Dear younger Darren,

I want to tell you a story about your time to come in NUS Law, and it’s going to be a story about spaces – the kind made for you, the kind you find, and the kind you make for yourself.

You’ll first encounter this when you walk through the shiny gates of the Bukit Timah Campus (it’s not very shiny, and three years on you’ll have yet to find an actual gate). You’ll soon find that life in law school is exactly as advertised – you were naïve enough to ask for rigour and challenge in your entrance interview and you will soon find that you have more of both than you can handle. You were a good Navy commander but you’ve never been the brightest bulb in the Christmas tree, and this will become all the more apparent when you start receiving the worst grades in your life. You have always struggled with public speaking, and so you try mooting. It does not go great. You will struggle to fit in, and while you have no problem with working alone you will struggle with being lonely. Where others succeed you will fall short – again and again. This, then, is the space foisted on you for humility. Being humble is one of those fleeting things that you have never been friends with; here in Law you will become its close acquaintance.

All of which does sound rather depressing, but there is still room for hope! You do not have to lead the pack, but you still have to run the race – the friends you find will pull you across the finish line. They will have judged you: As the guy who is both awkward yet boisterous, as the guy who laughs too loud and says strange things, as the guy who is weirdly obsessed with the sea. They will take you as you are, and they will not find you wanting. The good ones will be there for you at both the lows and the highs – the rest will teach you how to winnow the wheat from the chaff. While the act of mooting won’t be your jazz, you’ll find that taking Trial Advocacy will feel great. And then you go into Alternative Dispute Resolution, and the pieces all start falling into place when you find a niche for yourself as a negotiator – you don’t like playing with the law, but you do like telling stories. These are the spaces you find, and in them you will find a safe space.

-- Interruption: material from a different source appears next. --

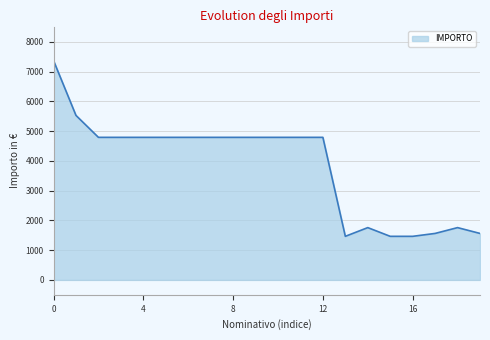

What is the difference between the maximum and minimum values?

5905.4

A final point about stories. At some point you will find that all of this is not enough, and we’re not even going to talk about how a pandemic will turn your life on its head and change the way you view the law – both its study and its practice. But it will slowly dawn on you (take your time) that there is a life inside the law and a life outside the law, and sometime in the future you will find that you live best in the interstices between both. Do not forget the passions central to your identity! Before you were a law student you were a sailor, and before both you were an artist. There’s scant time to draw, but you can write – stay disciplined and you will soon realise your old pipe dream of becoming an author. It’s not as difficult as it seems. This is the space you make for yourself, and it is here where you should learn to treat yourself a little less harshly. Yours is a story of spaces. You have spent your whole life making great and beautiful things for the people who deserve it; give yourself the few years that follow to learn to count yourself in that number.

Darren.

P.S. Run more. You have all those blue tank tops in your cupboard for a reason. Some spaces you want to leave empty, and one of those is the gap around your waistline.